▶ _WHAT TO WORK ON_
Repeat the rows from the very start up to and including the line with "в связи с увеличением оборонных".

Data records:
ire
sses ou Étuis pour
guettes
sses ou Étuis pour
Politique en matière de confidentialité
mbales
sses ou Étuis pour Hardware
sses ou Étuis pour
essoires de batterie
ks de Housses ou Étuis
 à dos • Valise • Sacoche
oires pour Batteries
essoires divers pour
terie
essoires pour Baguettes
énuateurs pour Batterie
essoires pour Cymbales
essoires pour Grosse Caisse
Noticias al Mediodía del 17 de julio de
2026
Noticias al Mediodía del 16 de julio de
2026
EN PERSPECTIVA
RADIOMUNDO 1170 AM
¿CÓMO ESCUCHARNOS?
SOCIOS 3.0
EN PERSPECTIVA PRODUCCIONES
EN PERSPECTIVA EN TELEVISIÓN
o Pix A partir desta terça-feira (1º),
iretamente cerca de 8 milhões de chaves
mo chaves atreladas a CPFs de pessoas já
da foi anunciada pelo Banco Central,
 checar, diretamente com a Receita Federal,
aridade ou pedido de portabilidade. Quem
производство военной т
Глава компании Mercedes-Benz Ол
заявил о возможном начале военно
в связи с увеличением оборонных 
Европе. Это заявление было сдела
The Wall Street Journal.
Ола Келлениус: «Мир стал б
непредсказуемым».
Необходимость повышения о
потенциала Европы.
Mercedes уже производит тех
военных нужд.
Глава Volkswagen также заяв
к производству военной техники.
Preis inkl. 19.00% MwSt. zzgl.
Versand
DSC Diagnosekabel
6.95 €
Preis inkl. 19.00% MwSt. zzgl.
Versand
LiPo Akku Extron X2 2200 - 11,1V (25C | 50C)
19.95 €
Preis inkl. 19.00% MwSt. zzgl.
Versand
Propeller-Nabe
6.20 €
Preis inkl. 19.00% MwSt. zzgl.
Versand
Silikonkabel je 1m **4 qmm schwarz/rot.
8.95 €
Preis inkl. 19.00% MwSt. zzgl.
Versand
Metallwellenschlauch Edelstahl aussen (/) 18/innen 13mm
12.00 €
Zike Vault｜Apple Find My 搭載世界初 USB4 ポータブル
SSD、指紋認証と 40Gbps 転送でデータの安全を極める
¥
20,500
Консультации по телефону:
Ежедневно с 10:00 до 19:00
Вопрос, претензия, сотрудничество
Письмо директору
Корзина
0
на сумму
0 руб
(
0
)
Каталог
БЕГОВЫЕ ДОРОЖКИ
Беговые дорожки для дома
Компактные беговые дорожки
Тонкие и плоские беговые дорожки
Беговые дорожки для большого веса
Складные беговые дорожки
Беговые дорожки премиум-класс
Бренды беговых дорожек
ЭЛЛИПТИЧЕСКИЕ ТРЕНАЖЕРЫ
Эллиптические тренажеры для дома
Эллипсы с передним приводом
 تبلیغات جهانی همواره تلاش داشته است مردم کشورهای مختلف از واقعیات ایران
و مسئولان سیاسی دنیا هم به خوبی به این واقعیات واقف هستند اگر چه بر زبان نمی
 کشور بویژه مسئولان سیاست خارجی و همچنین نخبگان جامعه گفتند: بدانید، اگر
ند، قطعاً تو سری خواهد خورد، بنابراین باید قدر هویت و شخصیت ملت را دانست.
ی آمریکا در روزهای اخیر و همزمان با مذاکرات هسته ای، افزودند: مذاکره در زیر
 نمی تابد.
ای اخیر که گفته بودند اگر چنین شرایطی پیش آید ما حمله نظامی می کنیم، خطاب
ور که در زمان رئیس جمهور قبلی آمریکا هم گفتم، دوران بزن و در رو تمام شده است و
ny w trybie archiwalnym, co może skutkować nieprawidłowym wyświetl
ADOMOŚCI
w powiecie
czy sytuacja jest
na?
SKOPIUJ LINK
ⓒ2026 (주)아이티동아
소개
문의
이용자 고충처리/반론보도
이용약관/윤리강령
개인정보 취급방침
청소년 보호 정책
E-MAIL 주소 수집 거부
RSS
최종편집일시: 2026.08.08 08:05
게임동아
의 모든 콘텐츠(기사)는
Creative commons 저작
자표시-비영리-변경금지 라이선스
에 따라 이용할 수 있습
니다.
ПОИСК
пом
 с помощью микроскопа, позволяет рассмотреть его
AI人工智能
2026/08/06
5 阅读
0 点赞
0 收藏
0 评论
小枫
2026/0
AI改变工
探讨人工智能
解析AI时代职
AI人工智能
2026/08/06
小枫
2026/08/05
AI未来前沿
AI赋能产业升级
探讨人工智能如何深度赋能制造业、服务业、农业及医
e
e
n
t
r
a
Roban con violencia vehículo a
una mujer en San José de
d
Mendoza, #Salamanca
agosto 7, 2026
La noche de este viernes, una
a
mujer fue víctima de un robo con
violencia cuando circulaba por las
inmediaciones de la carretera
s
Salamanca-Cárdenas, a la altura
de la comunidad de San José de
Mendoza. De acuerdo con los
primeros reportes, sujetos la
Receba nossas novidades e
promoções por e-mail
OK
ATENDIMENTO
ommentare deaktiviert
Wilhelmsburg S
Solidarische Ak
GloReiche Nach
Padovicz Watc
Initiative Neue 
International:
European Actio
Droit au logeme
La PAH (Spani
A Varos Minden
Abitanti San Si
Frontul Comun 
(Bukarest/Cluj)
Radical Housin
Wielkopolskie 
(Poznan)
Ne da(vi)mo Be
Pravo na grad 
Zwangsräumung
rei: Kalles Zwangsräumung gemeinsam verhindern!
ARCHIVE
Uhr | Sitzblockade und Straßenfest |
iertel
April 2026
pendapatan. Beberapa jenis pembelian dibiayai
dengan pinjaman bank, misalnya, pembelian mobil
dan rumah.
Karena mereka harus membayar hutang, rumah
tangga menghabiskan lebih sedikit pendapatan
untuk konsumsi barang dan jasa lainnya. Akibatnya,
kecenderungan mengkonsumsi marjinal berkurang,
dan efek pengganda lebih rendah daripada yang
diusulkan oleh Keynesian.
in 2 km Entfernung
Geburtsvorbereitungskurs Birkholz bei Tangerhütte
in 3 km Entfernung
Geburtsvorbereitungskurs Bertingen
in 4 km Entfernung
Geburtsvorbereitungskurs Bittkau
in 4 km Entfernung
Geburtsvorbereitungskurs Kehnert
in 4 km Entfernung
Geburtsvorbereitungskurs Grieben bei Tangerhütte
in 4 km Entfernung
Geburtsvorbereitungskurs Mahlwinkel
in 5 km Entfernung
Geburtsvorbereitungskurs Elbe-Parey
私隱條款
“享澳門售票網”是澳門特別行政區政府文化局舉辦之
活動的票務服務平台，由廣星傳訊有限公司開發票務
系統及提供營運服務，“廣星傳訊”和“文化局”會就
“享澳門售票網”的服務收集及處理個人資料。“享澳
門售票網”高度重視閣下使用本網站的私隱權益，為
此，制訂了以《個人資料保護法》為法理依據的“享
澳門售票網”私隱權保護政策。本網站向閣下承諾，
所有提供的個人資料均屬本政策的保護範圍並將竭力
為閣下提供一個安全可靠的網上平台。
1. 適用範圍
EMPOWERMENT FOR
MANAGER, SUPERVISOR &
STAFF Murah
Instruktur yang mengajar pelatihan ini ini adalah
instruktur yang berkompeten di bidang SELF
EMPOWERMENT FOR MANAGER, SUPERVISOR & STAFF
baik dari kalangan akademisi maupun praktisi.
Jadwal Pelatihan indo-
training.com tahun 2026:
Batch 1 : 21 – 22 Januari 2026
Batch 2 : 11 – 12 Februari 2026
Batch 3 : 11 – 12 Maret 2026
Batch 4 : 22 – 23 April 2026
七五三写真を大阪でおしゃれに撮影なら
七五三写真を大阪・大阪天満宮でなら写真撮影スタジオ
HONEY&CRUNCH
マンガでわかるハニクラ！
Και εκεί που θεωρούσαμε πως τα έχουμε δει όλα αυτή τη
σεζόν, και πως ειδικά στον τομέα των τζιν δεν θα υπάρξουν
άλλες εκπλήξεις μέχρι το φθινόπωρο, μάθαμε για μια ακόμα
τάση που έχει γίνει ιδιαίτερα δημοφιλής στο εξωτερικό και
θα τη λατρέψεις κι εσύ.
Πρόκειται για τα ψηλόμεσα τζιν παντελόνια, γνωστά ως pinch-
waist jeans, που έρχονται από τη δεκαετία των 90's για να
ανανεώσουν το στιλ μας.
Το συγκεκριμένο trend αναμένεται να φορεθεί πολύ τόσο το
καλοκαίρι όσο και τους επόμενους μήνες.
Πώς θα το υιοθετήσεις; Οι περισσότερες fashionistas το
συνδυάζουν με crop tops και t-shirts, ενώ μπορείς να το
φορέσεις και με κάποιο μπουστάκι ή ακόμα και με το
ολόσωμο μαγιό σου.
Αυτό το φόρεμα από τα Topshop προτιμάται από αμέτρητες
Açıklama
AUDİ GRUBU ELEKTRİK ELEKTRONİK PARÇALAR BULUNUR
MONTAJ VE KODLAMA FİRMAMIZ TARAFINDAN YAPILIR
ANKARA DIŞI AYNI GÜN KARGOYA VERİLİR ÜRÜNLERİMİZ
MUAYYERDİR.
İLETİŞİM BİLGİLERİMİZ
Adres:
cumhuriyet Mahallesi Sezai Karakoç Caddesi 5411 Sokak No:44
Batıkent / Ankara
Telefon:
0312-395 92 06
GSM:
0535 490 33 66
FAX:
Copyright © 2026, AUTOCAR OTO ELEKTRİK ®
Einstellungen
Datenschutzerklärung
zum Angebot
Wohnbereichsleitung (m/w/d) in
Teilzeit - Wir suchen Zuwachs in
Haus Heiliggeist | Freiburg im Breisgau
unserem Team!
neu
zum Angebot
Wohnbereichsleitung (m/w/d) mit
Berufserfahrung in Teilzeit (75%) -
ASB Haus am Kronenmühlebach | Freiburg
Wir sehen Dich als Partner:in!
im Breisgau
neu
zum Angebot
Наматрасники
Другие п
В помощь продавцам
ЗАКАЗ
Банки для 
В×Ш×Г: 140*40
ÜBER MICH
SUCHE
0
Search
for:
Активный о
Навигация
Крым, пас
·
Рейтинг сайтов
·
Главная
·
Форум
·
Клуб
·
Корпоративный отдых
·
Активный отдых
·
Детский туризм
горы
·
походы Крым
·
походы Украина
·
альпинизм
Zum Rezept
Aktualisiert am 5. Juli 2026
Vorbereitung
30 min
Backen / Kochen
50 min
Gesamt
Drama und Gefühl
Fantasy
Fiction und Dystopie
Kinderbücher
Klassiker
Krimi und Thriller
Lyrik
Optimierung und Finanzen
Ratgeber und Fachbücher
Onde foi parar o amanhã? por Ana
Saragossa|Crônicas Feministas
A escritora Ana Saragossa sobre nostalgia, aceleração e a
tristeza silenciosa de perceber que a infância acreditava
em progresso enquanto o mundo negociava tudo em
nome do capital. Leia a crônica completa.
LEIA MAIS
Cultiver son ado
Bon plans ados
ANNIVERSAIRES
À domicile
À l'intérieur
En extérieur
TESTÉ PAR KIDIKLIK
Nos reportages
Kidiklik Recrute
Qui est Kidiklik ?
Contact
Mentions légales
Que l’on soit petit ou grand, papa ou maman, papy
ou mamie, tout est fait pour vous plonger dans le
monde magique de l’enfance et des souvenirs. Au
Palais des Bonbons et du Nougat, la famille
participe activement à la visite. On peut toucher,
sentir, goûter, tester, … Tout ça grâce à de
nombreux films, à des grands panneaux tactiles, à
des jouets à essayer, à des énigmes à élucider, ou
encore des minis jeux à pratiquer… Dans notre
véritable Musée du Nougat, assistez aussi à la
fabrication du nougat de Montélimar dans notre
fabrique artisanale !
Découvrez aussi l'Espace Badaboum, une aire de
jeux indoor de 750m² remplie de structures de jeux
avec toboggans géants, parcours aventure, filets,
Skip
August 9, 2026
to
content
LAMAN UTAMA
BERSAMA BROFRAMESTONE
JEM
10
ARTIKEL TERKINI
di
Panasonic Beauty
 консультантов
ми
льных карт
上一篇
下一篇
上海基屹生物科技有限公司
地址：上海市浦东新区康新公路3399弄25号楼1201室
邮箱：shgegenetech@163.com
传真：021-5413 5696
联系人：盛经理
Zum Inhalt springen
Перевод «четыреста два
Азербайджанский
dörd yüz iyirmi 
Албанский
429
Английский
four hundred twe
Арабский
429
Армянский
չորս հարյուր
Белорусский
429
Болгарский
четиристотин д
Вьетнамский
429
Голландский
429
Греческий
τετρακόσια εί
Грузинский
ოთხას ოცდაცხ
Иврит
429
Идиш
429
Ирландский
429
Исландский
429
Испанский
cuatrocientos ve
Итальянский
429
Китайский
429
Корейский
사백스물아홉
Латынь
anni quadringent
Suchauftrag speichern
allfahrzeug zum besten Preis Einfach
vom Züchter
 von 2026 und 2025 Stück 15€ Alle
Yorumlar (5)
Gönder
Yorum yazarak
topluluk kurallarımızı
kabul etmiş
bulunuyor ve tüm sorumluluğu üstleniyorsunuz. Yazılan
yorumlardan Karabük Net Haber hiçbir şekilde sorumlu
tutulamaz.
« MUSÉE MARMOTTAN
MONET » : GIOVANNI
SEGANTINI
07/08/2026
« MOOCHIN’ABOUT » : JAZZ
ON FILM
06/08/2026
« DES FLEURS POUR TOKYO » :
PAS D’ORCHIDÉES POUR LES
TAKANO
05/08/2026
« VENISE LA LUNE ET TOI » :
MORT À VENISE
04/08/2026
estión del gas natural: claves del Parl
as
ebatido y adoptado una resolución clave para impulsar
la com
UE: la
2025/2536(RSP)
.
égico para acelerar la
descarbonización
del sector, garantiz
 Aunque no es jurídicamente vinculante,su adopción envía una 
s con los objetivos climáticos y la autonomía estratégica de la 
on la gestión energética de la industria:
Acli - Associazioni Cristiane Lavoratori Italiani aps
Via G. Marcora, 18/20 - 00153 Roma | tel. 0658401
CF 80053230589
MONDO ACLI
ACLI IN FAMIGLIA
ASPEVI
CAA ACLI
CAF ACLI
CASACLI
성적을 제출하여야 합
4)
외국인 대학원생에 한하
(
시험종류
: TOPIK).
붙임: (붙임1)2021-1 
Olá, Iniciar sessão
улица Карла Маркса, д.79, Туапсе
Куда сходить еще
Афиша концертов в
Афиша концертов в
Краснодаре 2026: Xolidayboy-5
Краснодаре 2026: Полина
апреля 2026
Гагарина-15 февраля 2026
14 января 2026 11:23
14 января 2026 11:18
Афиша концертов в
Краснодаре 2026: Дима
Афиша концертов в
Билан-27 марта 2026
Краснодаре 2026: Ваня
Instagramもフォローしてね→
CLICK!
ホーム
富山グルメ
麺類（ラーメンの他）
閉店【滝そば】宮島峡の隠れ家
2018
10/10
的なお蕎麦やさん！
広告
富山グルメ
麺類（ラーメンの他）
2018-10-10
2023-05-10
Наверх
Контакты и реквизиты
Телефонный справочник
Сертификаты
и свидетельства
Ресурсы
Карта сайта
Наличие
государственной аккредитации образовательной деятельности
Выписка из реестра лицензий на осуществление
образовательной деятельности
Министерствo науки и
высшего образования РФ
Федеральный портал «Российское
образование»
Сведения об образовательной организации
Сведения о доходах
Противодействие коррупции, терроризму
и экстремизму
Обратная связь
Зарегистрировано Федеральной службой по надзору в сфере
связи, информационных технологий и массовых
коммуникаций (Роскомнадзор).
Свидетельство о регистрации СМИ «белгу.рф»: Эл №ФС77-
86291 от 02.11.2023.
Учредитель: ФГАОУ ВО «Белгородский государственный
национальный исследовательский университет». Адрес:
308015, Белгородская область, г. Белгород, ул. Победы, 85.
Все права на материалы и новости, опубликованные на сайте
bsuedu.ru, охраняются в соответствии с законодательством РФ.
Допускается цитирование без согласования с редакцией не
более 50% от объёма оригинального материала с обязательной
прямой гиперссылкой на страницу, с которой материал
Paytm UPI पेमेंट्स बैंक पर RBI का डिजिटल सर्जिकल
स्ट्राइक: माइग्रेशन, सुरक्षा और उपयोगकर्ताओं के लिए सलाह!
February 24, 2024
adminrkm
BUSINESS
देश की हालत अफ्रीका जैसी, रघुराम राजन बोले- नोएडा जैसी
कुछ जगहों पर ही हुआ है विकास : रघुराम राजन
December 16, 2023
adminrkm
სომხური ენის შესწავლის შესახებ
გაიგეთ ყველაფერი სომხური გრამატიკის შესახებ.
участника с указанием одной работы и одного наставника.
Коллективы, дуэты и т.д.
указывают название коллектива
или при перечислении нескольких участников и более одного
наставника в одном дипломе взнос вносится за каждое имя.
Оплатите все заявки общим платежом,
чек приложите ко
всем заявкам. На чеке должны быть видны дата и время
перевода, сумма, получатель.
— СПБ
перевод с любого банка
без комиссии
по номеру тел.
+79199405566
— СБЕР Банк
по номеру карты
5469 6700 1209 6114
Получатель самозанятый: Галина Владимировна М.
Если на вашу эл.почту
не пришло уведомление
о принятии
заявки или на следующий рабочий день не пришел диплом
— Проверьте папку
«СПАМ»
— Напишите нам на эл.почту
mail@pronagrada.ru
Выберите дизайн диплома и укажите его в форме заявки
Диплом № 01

▶ _RESPONSE TO THE TASK_
ire
sses ou Étuis pour
guettes
sses ou Étuis pour
Politique en matière de confidentialité
mbales
sses ou Étuis pour Hardware
sses ou Étuis pour
essoires de batterie
ks de Housses ou Étuis
 à dos • Valise • Sacoche
oires pour Batteries
essoires divers pour
terie
essoires pour Baguettes
énuateurs pour Batterie
essoires pour Cymbales
essoires pour Grosse Caisse
Noticias al Mediodía del 17 de julio de
2026
Noticias al Mediodía del 16 de julio de
2026
EN PERSPECTIVA
RADIOMUNDO 1170 AM
¿CÓMO ESCUCHARNOS?
SOCIOS 3.0
EN PERSPECTIVA PRODUCCIONES
EN PERSPECTIVA EN TELEVISIÓN
o Pix A partir desta terça-feira (1º),
iretamente cerca de 8 milhões de chaves
mo chaves atreladas a CPFs de pessoas já
da foi anunciada pelo Banco Central,
 checar, diretamente com a Receita Federal,
aridade ou pedido de portabilidade. Quem
производство военной т
Глава компании Mercedes-Benz Ол
заявил о возможном начале военно
в связи с увеличением оборонных 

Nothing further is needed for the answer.